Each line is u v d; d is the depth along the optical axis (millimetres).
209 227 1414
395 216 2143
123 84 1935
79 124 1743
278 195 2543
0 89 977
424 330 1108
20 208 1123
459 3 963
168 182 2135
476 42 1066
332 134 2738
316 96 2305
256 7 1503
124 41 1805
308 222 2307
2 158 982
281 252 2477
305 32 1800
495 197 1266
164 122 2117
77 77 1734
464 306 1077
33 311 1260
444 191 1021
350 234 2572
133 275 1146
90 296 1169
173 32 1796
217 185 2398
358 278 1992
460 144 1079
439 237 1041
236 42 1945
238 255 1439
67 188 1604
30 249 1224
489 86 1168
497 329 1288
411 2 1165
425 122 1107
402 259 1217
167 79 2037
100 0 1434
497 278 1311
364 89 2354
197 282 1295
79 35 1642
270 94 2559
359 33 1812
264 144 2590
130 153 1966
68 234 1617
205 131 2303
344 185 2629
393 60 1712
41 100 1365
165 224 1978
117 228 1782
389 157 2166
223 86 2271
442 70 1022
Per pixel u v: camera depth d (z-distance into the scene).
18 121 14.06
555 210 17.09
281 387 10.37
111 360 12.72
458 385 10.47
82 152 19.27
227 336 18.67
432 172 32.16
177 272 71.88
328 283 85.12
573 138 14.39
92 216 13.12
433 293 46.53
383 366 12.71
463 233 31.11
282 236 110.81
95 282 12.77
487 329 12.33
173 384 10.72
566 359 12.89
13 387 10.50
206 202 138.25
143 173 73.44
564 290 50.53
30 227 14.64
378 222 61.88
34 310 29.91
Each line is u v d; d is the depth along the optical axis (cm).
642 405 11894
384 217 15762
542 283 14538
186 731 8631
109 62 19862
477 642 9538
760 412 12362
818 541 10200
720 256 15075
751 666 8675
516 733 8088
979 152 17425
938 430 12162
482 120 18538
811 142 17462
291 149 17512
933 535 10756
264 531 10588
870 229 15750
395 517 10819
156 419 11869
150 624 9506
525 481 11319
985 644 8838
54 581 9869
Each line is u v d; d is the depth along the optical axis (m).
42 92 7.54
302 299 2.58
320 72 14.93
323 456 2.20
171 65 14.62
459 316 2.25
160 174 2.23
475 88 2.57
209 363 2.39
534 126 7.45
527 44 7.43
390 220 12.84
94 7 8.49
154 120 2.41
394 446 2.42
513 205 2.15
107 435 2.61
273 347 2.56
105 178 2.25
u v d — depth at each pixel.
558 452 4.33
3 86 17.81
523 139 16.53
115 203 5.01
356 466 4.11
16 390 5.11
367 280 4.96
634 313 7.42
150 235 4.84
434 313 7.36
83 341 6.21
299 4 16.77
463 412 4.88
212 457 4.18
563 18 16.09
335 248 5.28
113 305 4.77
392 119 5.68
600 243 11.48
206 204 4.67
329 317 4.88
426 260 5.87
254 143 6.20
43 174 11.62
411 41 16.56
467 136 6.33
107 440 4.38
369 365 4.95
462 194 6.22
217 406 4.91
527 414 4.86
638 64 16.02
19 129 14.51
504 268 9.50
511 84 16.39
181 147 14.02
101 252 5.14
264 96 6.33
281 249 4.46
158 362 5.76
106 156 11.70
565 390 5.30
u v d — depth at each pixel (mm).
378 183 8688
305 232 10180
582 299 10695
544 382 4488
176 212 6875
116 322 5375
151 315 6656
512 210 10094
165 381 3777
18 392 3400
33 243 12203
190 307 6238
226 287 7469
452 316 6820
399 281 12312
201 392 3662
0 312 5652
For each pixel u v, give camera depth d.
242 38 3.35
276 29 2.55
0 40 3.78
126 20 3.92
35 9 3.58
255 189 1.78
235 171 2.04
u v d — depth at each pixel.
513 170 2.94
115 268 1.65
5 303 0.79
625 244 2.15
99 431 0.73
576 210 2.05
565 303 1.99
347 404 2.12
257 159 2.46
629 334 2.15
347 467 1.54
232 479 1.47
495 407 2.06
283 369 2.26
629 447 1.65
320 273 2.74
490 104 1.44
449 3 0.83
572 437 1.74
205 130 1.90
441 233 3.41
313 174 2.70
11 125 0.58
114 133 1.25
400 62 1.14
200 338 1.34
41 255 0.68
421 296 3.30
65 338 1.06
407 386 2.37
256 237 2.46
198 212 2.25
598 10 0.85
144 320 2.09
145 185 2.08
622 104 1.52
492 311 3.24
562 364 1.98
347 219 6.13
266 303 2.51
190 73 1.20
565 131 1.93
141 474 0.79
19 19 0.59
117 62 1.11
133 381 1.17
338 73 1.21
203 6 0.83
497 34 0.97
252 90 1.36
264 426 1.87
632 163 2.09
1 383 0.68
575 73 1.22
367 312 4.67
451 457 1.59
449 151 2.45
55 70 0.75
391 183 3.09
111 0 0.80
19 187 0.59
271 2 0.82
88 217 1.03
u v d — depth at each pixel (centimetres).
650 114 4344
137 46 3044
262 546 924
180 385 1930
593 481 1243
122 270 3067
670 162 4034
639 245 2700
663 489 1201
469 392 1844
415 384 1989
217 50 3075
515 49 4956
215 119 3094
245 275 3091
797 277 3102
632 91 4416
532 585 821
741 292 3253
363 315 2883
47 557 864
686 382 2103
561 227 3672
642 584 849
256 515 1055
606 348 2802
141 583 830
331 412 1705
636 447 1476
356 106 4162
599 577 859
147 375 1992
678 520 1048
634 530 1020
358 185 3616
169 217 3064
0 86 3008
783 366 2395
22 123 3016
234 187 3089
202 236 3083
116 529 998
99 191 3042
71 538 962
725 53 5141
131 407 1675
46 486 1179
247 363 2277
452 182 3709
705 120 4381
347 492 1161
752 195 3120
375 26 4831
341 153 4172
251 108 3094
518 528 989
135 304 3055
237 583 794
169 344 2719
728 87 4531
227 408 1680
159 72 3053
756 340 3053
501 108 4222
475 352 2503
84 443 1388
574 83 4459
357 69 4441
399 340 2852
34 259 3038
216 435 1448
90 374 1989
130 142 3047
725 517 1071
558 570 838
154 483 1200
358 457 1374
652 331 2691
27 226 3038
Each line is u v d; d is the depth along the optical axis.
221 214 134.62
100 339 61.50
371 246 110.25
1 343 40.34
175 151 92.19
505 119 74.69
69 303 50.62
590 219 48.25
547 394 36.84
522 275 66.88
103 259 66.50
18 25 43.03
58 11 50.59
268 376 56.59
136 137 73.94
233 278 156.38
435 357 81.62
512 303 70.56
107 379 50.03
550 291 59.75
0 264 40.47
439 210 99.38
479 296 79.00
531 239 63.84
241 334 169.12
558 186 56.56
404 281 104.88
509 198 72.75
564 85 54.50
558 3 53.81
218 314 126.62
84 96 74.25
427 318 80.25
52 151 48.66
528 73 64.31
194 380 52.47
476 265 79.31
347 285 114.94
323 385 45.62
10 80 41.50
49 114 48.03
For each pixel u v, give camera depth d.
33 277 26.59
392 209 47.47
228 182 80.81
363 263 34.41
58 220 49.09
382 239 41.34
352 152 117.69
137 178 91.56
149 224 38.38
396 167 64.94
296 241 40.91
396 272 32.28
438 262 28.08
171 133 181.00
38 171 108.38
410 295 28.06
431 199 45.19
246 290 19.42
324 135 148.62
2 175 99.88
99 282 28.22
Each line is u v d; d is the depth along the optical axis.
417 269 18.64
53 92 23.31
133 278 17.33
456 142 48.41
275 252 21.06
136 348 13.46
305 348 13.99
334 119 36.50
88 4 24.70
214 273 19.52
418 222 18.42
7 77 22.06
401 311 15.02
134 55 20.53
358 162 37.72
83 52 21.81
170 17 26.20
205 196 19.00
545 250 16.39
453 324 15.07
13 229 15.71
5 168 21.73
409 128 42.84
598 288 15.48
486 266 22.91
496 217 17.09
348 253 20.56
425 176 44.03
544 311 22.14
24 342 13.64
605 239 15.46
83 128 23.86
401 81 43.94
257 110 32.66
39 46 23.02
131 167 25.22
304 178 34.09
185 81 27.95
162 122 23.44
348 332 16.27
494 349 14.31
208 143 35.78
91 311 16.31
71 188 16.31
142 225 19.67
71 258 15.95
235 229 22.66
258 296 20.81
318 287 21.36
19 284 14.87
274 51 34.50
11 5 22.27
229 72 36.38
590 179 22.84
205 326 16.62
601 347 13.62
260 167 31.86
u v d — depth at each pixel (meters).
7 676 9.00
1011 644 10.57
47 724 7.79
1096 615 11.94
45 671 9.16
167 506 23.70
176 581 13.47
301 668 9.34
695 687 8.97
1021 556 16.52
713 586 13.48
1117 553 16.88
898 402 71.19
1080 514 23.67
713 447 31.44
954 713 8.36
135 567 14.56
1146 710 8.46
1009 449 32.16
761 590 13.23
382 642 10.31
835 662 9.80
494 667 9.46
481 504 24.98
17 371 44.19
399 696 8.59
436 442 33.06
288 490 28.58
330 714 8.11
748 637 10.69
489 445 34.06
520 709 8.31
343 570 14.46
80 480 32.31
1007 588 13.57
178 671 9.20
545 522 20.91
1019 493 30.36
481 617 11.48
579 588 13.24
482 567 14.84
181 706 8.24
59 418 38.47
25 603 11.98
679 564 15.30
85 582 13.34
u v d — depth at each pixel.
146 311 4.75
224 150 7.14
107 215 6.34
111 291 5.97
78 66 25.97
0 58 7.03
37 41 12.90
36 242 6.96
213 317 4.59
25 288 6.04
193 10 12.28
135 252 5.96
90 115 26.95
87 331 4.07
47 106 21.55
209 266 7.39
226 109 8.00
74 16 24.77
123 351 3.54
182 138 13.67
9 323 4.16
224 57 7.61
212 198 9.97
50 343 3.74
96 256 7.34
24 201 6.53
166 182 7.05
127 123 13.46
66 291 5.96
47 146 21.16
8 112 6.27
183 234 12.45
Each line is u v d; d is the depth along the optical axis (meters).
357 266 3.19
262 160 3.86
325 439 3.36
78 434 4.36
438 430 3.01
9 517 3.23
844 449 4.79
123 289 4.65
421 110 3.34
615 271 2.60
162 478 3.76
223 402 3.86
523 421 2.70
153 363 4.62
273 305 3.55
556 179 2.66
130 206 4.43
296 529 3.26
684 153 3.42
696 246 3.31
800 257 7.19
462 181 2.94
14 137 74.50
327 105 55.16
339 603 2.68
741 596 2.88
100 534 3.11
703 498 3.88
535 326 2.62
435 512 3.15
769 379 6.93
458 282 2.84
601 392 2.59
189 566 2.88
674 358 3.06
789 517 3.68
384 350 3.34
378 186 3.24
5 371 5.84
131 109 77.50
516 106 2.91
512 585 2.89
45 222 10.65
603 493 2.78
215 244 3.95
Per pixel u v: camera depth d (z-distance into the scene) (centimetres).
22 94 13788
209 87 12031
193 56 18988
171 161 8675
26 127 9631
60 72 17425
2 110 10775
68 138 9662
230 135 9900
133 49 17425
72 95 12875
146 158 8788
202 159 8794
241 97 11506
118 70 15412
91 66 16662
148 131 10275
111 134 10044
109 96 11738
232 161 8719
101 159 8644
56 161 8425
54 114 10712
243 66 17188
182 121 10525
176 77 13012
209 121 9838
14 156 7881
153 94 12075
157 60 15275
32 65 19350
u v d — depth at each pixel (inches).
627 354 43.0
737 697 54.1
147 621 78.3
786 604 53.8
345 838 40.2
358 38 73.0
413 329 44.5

What needs to be done: Copy verbatim, from the listing above, each line from the one containing "463 412 4.88" down to the one containing "544 382 4488", inclusive.

Answer to the problem:
463 412 4.88
212 457 4.18
563 18 16.09
335 248 5.28
113 305 4.77
392 119 5.68
600 243 11.48
206 204 4.67
329 317 4.88
426 260 5.87
254 143 6.20
43 174 11.62
411 41 16.56
467 136 6.33
107 440 4.38
369 365 4.95
462 194 6.22
217 406 4.91
527 414 4.86
638 64 16.02
19 129 14.51
504 268 9.50
511 84 16.39
181 147 14.02
101 252 5.14
264 96 6.33
281 249 4.46
158 362 5.76
106 156 11.70
565 390 5.30
u v d — depth at each pixel (mm).
378 183 8688
305 232 10180
582 299 10695
544 382 4488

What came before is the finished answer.